I remember that you mentioned somewhere that you'd like to have better automated filter, but it will be complex, and I'm not even sure if it's possible in general case (stuff like build.rs can potentially do anything inside, and how is crane going to figure it out?). Eg. when running tests, I need to enable some extra files anyway. So it seems to me that crane will have to support manual filtering for a long while - might as well make it first class.

dpc avatar Aug 14 '22 03:08 dpc

Thanks for opening an issue for this!

I had originally used src = ./. in a lot of the flake examples because I wanted to make it easy for new comers to get started without overloading them with a bunch of concepts like source filtering on top of trying to illustrate the crane APIs.

That said I wholeheartedly agree that using src = ./. is almost always a bad idea since even just updating the formatting in flake.nix would cause a rebuild...

I do think having some utility filters would be useful and we should highlight them in the examples. At first I didn't want to make the examples super opinionated on what files should or shouldn't be kept (esp. if someone has a complex build which needs a lot of code generation or something). That said, I still think having something which keeps all *.rs files is a great option and anyone who needs more control can substitute their own filter!

Perhaps as long as we don't build it directly into cargoBuild it won't cause too much issue for power users, but we can iterate on the best API design even if the filtration is done separately for now

ipetkov avatar Aug 14 '22 04:08 ipetkov

Perhaps as long as we don't build it directly into cargoBuild it won't cause too much issue for power users

Yeah. I think:

src = craneLib.standardRustSrcFilter ./.;

and

src = craneLib.standardRustSrcDepsOnlyFilter ./.;

would be good enough. Anyone that needs something more custom can just not use them.

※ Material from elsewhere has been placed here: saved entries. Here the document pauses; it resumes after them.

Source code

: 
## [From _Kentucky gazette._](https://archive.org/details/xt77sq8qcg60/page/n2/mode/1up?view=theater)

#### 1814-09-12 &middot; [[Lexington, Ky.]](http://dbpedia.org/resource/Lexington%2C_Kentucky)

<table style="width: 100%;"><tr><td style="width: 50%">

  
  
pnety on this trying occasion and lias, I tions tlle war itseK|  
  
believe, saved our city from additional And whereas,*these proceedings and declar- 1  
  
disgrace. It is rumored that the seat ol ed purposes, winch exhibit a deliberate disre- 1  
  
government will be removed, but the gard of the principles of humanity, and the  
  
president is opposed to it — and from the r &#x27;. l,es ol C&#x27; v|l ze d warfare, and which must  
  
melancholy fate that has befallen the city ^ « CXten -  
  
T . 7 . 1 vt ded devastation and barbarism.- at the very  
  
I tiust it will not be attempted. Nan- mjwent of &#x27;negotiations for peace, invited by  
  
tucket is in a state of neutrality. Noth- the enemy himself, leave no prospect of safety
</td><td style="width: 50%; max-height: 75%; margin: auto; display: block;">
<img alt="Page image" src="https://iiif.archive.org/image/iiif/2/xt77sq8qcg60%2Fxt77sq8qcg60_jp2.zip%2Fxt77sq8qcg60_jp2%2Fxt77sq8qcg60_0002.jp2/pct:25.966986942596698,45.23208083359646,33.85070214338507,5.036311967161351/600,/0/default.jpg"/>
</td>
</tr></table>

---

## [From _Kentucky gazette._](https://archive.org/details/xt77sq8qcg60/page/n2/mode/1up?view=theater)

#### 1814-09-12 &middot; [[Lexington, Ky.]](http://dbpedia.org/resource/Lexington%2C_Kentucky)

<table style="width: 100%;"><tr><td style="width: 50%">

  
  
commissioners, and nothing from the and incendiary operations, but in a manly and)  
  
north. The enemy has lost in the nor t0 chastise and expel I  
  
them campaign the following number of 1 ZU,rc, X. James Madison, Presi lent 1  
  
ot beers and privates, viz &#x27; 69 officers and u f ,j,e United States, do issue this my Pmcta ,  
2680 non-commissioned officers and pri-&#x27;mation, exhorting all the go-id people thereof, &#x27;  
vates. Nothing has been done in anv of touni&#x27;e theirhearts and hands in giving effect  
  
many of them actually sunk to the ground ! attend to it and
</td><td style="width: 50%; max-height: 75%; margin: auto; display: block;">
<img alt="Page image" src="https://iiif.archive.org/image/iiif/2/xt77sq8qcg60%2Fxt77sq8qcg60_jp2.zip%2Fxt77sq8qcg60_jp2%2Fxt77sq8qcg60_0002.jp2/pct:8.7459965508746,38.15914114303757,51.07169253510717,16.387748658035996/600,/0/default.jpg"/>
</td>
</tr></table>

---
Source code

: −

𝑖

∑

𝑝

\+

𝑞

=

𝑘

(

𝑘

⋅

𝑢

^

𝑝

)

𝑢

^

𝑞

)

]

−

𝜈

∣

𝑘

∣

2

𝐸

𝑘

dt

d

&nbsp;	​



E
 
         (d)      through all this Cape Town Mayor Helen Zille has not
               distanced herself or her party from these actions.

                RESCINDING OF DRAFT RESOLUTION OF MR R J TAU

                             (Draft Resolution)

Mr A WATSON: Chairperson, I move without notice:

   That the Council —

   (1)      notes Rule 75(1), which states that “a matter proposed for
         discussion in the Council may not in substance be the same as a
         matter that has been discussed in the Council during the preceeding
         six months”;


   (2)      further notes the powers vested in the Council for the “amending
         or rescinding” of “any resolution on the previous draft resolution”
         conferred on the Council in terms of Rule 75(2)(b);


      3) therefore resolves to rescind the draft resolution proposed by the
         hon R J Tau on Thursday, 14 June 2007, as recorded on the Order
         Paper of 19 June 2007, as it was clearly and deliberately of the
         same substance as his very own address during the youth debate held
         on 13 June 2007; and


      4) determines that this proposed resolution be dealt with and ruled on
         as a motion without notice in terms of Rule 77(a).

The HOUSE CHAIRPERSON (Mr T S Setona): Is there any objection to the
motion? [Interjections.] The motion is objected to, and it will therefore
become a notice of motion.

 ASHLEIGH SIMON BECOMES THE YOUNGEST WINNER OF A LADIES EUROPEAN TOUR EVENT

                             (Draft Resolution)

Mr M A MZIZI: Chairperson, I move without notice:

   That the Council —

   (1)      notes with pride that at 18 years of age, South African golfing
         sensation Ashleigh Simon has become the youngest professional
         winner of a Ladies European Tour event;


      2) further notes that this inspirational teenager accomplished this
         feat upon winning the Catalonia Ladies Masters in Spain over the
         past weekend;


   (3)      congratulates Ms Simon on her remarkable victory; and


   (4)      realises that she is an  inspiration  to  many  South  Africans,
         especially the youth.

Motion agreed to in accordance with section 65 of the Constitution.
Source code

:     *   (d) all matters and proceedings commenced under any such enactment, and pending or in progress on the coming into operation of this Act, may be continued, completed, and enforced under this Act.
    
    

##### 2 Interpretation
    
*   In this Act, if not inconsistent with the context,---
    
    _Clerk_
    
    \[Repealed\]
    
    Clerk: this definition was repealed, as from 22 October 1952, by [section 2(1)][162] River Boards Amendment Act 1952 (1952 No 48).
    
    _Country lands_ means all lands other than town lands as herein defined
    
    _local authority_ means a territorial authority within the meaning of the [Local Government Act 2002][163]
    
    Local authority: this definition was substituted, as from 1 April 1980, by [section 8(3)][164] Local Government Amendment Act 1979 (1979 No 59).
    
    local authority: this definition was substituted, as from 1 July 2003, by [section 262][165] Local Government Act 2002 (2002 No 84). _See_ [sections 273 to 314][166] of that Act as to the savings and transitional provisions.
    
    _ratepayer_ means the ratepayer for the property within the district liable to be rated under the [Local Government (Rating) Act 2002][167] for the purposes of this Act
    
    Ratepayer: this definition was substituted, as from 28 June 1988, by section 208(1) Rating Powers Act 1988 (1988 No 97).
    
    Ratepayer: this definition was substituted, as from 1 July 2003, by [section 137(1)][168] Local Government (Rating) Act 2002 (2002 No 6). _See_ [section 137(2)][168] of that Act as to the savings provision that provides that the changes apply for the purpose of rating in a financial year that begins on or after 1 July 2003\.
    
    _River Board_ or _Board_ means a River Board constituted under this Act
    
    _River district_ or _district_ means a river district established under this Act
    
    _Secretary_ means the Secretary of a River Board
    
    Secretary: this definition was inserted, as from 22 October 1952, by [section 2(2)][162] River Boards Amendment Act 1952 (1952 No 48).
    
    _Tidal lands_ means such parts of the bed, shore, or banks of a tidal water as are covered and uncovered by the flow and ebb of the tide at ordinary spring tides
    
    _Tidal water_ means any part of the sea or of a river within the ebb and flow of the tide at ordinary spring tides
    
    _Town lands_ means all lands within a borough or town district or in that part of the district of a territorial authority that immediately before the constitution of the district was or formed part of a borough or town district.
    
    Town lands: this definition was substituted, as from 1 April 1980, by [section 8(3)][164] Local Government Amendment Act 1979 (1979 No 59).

This is barely longer than src = ./.;, raises the awareness of need for source filtering and is a great starting point that will work for 99% of the projects with a simple copy&paste.

I wanted to make it easy for new comers to get started without overloading them with a bunch of concepts like source filtering on top of trying to illustrate the crane APIs.

I'm afraid that at least in my case it backfired. And I'm already somewhat familiar with Nix. The hard part is to build a good mental model of what is going on under the hood, and then figure out how exactly to compose it into well working whole for my projects. How do I organize caching? Multiple packages? Reuse/share builds? Run tests? Checks lints? How to make it fast?

Only today I feel like I finally have all the pieces figured out.

To go a bit off-topic:

I believe that crane could become a go-to solution for CI in Rust. Builds taking forever in Rust is a common issue and complain. However as is right now crane does not do a great job at advertising the end-result advantages.

99% of Ruts users are unfamiliar with Nix. Rust already has a steep learning curve. Now looking at crane they would need to dive into yet another hard to understand thing. Why would they, if all they can understand is that it is just building Rust project? README says "source fetching" and "incremental" and "composable" which are: obvious + 2x very abstract. They can already do that with standard Rust github action templates.

Until I plugged in cachix, I didn't even realize how great the resulting CI is. Even tests don't have to run twice if they've ran successfully previously. That's super-cool and will save us a lot of time.

IMO, crane should have a sister repository (crane-demo) with a fake workspace-based project; with cachix, CI pipeline workflow, all the best ideas and practices and a lot of comments, and use that to showcase the posibilities. Kind of like what rustshop is, but rustshop is trying to cram a lot of things into one project so might confuse and scare people.

BTW. I planning to write some documentation for this crane-based CI I just implemented for fedimint, and hopefully it will useful enough to post on r/rust and showcase crane and attract some attention.